2. Use according to claim 1, wherein the nanoparticles are present in the composition in a concentration of 0.1 to 10 w/v%.

3. Use according to claim 1, wherein the synthetic aqueous clay is a smectite clay.

4. Use according to claim 1 or 2, wherein the nanoparticles are selected from zeolites, hydrotalcites, silica, alumina, ceria, titania and zinc oxide.
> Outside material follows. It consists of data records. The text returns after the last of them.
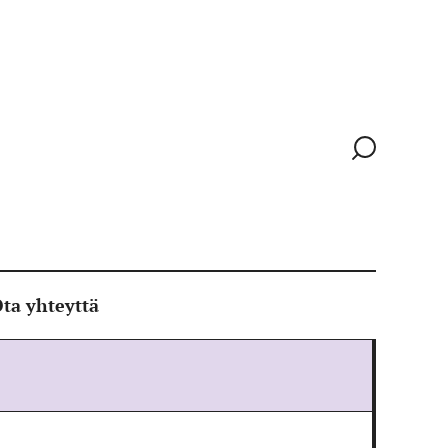
Siirry
hakusivull
ta yhteyttä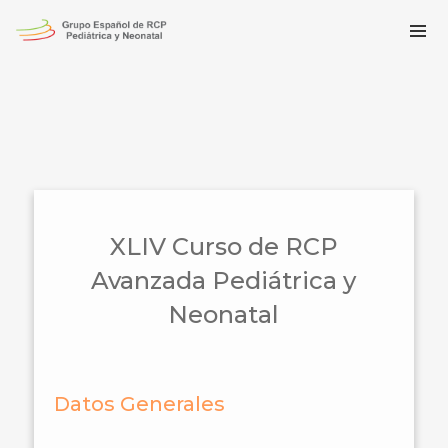
XLIV Curso de RCP
Avanzada Pediátrica y
Neonatal
Datos Generales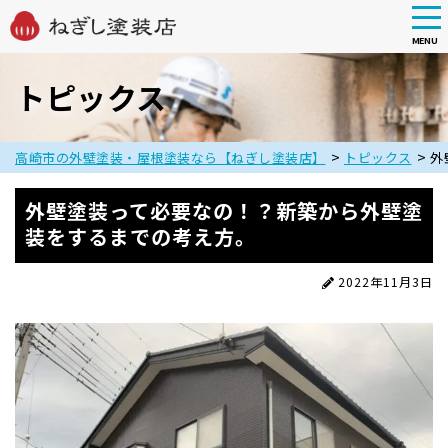
tog
nav
MENU
Skip
to
トピックス
main
content
>
>
高崎市の外壁塗装・屋根塗装なら【ねぎし塗装店】
トピックス
外
外壁塗装って必要なの！？新築から外壁塗
装をするまでの考え方。
2022年11月3日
5. An ophthalmic or otic pharmaceutical composition comprising a therapeutically effective amount of an ophthalmic or otic drug and an amount of synthetic inorganic nanoparticles sufficient to carry the drug, wherein the nanoparticles are formed from a synthetic aqueous clay and have: (a) the particle size is less than 100 nm but more than 1 nm, and the standard error of distribution is not more than 10%; (b) the surface area is in the range of 30 to 1000m²(ii)/g; and (c) a generally negative surface charge at a pH of between 6.0 and 7.8; and the concentration of the nanoparticles in the composition is 0.000001 to 10 w/v%.

6. The pharmaceutical composition of claim 5, wherein the concentration of the nanoparticles in the composition is from 0.1 to 10 w/v%.

7. The composition of claim 5 wherein the synthetic aqueous clay is a smectite clay.

8. A composition according to claim 5 or 6, wherein the nanoparticles are selected from the group consisting of zeolites, hydrotalcites, silicas, aluminas, cerias, titanias and zinc oxides.